▸ **Passage to read**:
┌────────
Crops at Sanchez Farm

A garden bed at Sanchez Farm. Photo courtesy of Bernalillo County.

Joe Garcia is the Farm Education Director at La Plazita Institute in Albuquerque’s South Valley. He has worked with the County Parks and Recreation office in California, La Plazita Institute as the Garden Manager and Educator, at UNM teaching classes, and working on numerous boards and committees.

During his time as Farm Education Director for La Plazita at Sanchez Farm Open Space, Joe worked with groups from Peanut Butter and Jelly preschoolers to college students to professionals at the Farm.  He has engaged numerous groups in service learning projects that include habitat restoration and garden-related activities, emphasizing the importance of service learning projects in the context of our larger environment and local community. He inspires people to deeply reflect on the incredible planet we live on, and see the magic all around us. Currently, he is working with college students as he facilitates the Garden Wisdom Program for transformative learning.

Joe has continued his own graduate education, now pursuing a Doctorate in Transformative Learning and Holistic Education. He keeps up-to-date on environmental literacy and philosophies of education that result in civic action and personal growth. Joe has partnered with EEANM through several projects, bringing a depth of experience and perspective.

Joe has been described as “the consummate conservation education professional who is passionate, hard-working and knowledgeable in natural history, environmental education and natural resource interpretation. Moreover, Mr. Garcia has a keen ability to relate to varied stakeholders and engage nontraditional audiences all the while being an effective environmental educator.”

Stephanie Haan-Amato

5KArroyo-Desert-Dash-Asombro

Runners enjoying the Chihuahuan Desert during the Desert Dash. Photo courtesy of Asombro Institute.

Stephanie Haan-Amato is the Science Education Specialist at the Asombro Institute for Science Education in Las Cruces. She previously worked as a biologist and a high school biology teacher. Stephanie’s focus has been on three programs that highlight her talent for engaging participants in environmental education through stewardship and collaboration: (1) Earth Squad citizen action program, (2) Climate Hub curriculum development, and (3) Desert Dash Trail Races.

Stephanie created the Earth Squad citizen action program in spring 2013 to give youth a sense of power and personal investment when they implement solutions to environmental issues. Students worked with Stephanie over 11 weeks, learning about greenhouse gases and how to find reliable, online scientific resources about climate change. Equipped with this new knowledge of climate change science, students brainstormed potential actions to reduce greenhouse gas emissions and then formed 3 committees to implement their plans: (a) a school recycling plan involving students, staff, and parents, (b) a campaign and contest to reduce energy used at school by turning off unused lights and appliances, (c) a “no- idling zone” in the parent pick-up area to reduce carbon emissions from idling cars.

USDA’s Southwest Regional Climate Hub delivers climate-smart information and technologies for agriculture and land management. Stephanie is developing five, inquiry-based education modules for middle and high school students who will become the next farmers, ranchers, land managers, and informed citizens. Stephanie developed the first module on the impact of global climate change on the water cycle in the southwest U.S. The unit includes nine hands-on activities to help students understand causes and consequences of predicted climate change on the Southwest’s water cycle through innovative experiments, games, critical readings, and data interpretation and presentation.                          

The Desert Dash Trail Races are now an annual event at the Chihuahuan Desert Nature Park. The event brings people out to enjoy getting active and supporting Asombro’s programming.
└────────
▸ **Available data**:
┌────────
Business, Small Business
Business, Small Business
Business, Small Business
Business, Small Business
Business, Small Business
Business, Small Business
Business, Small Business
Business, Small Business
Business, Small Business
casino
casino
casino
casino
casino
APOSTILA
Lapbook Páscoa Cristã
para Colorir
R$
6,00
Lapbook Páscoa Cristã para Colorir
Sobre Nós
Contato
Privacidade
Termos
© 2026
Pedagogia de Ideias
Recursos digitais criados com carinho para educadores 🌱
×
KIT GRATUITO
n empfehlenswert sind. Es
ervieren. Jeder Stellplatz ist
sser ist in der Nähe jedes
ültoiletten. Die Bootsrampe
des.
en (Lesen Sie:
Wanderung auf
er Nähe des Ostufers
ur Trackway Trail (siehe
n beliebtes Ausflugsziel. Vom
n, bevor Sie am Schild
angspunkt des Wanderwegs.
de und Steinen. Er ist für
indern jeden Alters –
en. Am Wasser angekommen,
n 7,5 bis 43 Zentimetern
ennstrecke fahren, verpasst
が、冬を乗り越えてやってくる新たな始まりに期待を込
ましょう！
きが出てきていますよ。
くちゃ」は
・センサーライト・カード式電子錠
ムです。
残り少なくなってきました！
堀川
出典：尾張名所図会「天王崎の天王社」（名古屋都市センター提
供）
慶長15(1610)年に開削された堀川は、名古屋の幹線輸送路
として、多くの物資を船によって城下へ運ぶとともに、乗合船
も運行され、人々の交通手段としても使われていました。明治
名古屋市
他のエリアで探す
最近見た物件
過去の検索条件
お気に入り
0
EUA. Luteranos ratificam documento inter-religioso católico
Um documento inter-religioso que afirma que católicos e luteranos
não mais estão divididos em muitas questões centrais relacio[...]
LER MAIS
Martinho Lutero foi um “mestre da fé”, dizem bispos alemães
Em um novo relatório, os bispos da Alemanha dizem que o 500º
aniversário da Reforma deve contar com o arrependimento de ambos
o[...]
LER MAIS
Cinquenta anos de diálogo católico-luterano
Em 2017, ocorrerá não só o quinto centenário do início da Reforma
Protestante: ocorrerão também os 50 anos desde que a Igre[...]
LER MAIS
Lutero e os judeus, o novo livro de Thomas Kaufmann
└────────
▸ **Explore the material**:
a - Answer these from the educator profiles, please:
(i) What doctorate is Joe Garcia pursuing?
(ii) In what season and year did Stephanie Haan-Amato create the Earth Squad citizen action program?
(iii) Where are the Desert Dash Trail Races held each year?
b - List every committee the Earth Squad students formed, according to the educator profiles.

▸ **Answers to the tasks**:
a -
(i) A Doctorate in Transformative Learning and Holistic Education
(ii) Spring 2013
(iii) The Chihuahuan Desert Nature Park

b -
- A school recycling plan involving students, staff, and parents
- A campaign and contest to reduce energy used at school by turning off unused lights and appliances
- A "no-idling zone" in the parent pick-up area to reduce carbon emissions from idling cars